_DIRECTIONS FOR THIS TASK_
How many lines in the data below contain the string "waterway"? Answer with the number only.

Saved entries:
────────

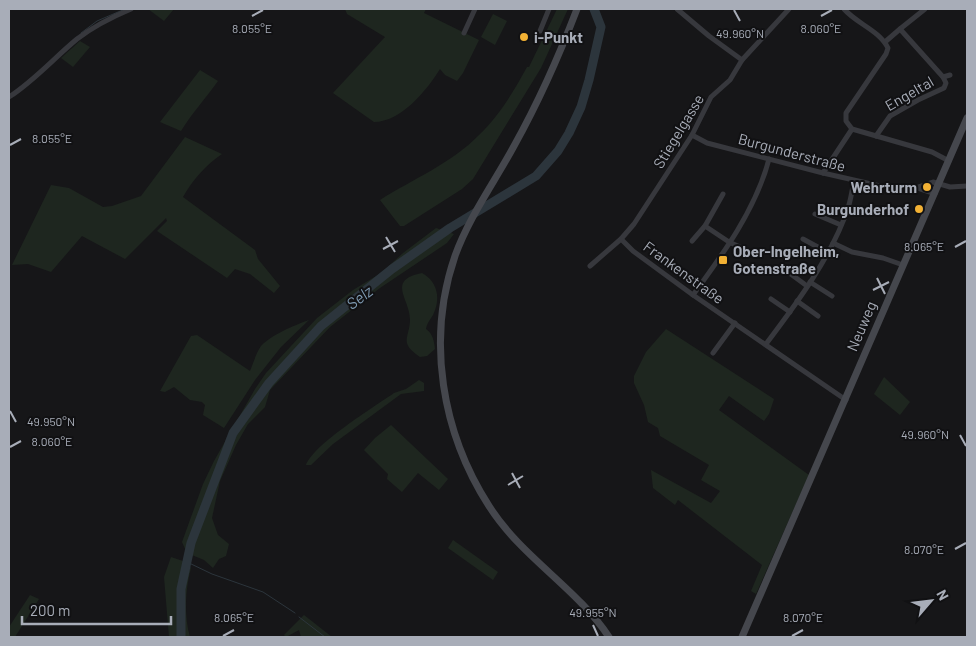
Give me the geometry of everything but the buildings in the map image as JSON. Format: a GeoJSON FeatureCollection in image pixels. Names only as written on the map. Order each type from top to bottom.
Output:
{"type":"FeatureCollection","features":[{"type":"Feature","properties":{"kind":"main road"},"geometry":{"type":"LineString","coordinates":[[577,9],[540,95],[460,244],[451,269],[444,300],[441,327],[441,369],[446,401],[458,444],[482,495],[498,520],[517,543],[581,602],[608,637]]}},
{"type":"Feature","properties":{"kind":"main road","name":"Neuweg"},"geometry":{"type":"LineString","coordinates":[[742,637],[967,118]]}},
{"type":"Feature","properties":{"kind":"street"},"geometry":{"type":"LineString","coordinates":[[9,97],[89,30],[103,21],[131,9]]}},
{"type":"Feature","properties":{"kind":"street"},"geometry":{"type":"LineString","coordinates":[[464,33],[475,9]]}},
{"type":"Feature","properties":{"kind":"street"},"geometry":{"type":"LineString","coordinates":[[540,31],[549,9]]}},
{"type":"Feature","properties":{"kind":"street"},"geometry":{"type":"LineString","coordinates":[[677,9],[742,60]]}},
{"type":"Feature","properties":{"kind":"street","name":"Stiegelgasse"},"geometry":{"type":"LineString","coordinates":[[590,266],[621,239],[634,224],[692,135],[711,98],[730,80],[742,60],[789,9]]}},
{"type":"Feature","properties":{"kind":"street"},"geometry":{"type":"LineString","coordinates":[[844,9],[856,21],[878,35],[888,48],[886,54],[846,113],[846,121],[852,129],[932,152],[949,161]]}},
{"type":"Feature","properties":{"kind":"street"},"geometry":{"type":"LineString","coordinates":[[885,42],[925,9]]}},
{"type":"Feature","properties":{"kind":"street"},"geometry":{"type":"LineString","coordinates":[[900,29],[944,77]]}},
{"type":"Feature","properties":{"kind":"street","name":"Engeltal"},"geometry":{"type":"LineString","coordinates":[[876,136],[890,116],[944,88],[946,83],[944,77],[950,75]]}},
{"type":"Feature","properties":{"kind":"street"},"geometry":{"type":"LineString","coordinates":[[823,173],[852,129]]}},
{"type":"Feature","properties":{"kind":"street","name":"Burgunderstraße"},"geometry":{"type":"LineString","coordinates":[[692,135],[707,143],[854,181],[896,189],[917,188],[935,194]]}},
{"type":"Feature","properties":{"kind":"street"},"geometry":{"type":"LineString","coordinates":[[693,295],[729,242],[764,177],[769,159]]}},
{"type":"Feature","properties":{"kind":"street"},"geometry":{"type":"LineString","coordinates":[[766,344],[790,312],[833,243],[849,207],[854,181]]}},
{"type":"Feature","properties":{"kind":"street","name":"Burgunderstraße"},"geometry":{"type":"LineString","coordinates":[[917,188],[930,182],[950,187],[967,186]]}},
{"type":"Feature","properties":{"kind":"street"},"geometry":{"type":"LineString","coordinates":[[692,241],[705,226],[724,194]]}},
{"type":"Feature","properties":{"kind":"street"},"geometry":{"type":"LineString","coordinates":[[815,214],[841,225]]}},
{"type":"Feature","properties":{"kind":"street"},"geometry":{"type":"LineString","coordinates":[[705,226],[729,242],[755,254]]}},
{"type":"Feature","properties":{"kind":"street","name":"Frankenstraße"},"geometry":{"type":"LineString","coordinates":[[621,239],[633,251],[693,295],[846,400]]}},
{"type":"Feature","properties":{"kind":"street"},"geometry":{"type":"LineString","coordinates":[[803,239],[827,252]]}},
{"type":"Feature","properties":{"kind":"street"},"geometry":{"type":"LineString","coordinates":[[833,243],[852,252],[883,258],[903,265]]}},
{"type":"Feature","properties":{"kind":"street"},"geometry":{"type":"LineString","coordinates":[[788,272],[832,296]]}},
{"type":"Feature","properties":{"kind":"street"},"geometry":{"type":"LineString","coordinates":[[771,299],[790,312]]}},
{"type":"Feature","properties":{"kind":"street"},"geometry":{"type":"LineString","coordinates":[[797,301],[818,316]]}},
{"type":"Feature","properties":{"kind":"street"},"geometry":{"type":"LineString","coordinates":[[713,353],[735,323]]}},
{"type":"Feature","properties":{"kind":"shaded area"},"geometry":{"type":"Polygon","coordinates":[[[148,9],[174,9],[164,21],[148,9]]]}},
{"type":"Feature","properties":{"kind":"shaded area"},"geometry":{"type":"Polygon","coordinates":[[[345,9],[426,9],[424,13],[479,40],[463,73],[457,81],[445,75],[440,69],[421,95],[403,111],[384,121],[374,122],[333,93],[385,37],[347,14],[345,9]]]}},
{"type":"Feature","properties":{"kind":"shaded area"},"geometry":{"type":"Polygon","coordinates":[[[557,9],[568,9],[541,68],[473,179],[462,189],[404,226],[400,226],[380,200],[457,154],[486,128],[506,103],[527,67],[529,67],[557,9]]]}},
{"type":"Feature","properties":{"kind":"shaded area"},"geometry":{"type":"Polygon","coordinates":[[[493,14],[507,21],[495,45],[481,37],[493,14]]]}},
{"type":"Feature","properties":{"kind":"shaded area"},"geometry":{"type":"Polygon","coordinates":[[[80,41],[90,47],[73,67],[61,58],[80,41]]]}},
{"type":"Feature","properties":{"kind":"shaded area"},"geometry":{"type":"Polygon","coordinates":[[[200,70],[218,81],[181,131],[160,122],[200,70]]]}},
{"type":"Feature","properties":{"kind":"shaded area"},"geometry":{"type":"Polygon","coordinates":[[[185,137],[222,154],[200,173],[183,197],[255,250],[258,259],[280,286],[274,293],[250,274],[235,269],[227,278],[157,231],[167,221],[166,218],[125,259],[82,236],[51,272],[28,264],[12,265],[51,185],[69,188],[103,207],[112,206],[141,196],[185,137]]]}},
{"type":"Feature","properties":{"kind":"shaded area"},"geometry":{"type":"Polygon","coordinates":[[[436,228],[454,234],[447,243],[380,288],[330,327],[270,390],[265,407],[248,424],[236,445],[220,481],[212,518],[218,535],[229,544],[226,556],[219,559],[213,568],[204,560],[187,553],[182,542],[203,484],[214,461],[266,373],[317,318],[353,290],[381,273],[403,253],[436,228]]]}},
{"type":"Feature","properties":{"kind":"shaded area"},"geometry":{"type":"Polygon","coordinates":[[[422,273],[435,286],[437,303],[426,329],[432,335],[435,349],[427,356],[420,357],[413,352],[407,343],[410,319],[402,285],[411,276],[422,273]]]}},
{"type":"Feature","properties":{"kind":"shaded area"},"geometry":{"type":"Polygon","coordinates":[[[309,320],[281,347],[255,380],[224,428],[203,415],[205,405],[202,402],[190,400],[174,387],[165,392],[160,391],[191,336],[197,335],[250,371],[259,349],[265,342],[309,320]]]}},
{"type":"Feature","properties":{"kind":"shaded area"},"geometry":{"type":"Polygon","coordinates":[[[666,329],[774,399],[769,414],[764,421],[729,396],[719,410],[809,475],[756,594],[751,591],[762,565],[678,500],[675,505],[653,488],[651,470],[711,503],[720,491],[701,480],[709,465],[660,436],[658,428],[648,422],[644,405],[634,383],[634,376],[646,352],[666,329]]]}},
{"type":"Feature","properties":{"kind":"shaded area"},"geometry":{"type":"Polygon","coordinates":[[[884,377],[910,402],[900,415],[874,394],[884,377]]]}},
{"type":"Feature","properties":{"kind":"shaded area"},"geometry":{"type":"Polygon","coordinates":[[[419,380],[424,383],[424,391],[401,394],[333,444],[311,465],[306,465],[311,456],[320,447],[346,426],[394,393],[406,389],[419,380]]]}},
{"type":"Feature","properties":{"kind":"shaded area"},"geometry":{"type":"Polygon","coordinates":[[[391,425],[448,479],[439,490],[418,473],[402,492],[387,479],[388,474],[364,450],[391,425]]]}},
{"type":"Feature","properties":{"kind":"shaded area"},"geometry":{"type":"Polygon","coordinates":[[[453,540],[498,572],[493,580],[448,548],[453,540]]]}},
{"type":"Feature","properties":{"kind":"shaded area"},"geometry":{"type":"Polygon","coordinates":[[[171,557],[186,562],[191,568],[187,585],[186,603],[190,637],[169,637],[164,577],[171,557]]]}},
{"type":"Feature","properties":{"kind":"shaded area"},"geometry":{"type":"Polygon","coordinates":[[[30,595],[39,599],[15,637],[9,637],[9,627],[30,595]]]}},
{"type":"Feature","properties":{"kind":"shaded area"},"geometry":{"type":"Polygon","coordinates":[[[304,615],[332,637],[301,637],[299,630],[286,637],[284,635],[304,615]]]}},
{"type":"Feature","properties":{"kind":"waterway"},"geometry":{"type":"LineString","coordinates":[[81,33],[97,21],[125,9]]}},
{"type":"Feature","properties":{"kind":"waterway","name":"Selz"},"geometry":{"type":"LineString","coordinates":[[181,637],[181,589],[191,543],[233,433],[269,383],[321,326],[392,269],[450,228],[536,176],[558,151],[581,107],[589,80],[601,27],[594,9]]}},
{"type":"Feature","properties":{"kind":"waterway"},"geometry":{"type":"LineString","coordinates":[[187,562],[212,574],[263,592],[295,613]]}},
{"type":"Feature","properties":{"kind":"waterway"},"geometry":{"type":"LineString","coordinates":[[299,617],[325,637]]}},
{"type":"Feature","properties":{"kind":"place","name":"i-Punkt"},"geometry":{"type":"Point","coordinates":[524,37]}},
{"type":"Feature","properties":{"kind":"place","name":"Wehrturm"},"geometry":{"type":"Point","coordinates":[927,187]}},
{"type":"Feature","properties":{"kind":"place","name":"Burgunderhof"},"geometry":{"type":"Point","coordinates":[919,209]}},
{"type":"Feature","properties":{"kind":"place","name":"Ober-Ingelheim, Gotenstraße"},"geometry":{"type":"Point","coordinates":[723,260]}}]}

────────

_EXPECTED ANSWER_
4